# [PAGE EXTRACT]
***

# My Jack Dempsey shake/stutters in the water



## JCsicklidnewbie (Mar 8, 2010)

Hello

My 6" JD is shuttering/shaking in place or in mid swim and I was hoping someone could tell me why? I remember reading a book that stated mid-swim shuttering is due to a bacteria? He will swim then stop and start shaking or he will go down near his cave and shake....the only thing I can think of is....I bought a couple of baby JDs about two months ago from P__co and they turned out to have ick...the big JD didn't seem to be affected by the ick or at least he didn't show any outwardly signs of infection. Can this issue be tied to the ick or is this something else and how do I treat it?

thanks


----------



## DJRansome (Oct 29, 2005)

Is there a female or another male in the tank? I know mbuna, peacocks and Tangs shimmy to display for females or to show aggression to males.


----------



## JCsicklidnewbie (Mar 8, 2010)

Yes I have both another female and male in the tank. I hope that's the case for me and he's just showing off? Like I said, outwardly he appears to be fine, however he stops to shake ever so often.

Thanks for the input


----------



## Babydelux3 (Jun 28, 2010)

***

# [WHAT TO WORK ON]
• a. For each statement, say whether it agrees with the forum thread about the shaking Jack Dempsey, and quote the words from the thread that decide it. (i) The poster's Jack Dempsey is 6 inches long. (ii) The baby Jack Dempseys were bought about a year earlier. (iii) The large Jack Dempsey is the only fish in the tank.
• b. In the forum thread about the shaking Jack Dempsey, which fish does DJRansome say shimmy to display for females or to show aggression to males?
• c. Carry on the forum thread about the shaking Jack Dempsey by writing the post that follows its last line.
The data that follows is not needed for anything here.

***

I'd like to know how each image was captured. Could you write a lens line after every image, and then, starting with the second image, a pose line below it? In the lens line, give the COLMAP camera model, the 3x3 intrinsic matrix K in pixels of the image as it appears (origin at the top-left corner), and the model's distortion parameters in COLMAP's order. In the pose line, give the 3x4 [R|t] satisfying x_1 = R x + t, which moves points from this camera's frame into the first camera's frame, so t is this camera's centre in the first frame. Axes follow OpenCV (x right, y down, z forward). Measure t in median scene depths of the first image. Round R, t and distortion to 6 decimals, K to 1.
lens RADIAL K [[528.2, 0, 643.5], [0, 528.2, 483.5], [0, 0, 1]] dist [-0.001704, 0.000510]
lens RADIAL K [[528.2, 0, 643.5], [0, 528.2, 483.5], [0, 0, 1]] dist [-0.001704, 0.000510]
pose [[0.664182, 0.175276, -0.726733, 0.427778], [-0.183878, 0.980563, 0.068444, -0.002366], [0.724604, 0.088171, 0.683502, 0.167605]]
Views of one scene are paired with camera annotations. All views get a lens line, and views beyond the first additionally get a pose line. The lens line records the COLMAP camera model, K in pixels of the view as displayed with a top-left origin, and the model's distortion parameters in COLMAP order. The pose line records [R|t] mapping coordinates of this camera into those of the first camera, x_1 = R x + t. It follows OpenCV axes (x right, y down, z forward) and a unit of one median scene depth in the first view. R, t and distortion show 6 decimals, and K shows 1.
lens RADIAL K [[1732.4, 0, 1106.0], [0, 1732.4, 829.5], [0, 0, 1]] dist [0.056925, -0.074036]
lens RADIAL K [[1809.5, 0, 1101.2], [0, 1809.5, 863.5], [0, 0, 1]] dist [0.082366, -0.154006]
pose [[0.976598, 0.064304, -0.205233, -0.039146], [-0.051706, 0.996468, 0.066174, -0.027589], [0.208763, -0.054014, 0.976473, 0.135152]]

***

# [PER-TASK OUTPUTS]
• a.
(i) Yes: "My 6" JD is shuttering/shaking in place or in mid swim"
(ii) No: "I bought a couple of baby JDs about two months ago"
(iii) No: "Yes I have both another female and male in the tank."

• b. Mbuna, peacocks and Tangs.

• c.
JCsicklidnewbie said:


> Hello
> 
> My 6" JD is shuttering/shaking in place or in mid swim and I was hoping someone could tell me why? I remember reading a book that stated mid-swim shuttering is due to a bacteria? He will swim then stop and start shaking or he will go down near his cave and shake....the only thing I can think of is....I bought a couple of baby JDs about two months ago from P__co and they turned out to have ick...the big JD didn't seem to be affected by the ick or at least he didn't show any outwardly signs of infection. Can this issue be tied to the ick or is this something else and how do I treat it?
> 
> thanks


That could be ich.. sounds like it. I'd keep an eye on him, and keep looking for spots.


----------



## JCsicklidnewbie (Mar 8, 2010)

DJRansome

Remember my post about ick and you responded with the comment that males shimmy.....look at this....http://www.flickr.com/photos/[email protected] ... 366583119/ maybe you were right! I have have JD fry in my tank and I don't know what to do! I didn't even know she was a female! wow! does anyone need some JD fry?

available for pick in HI...I read online that they should remain with the parents for 3wks and the JDs are very protective.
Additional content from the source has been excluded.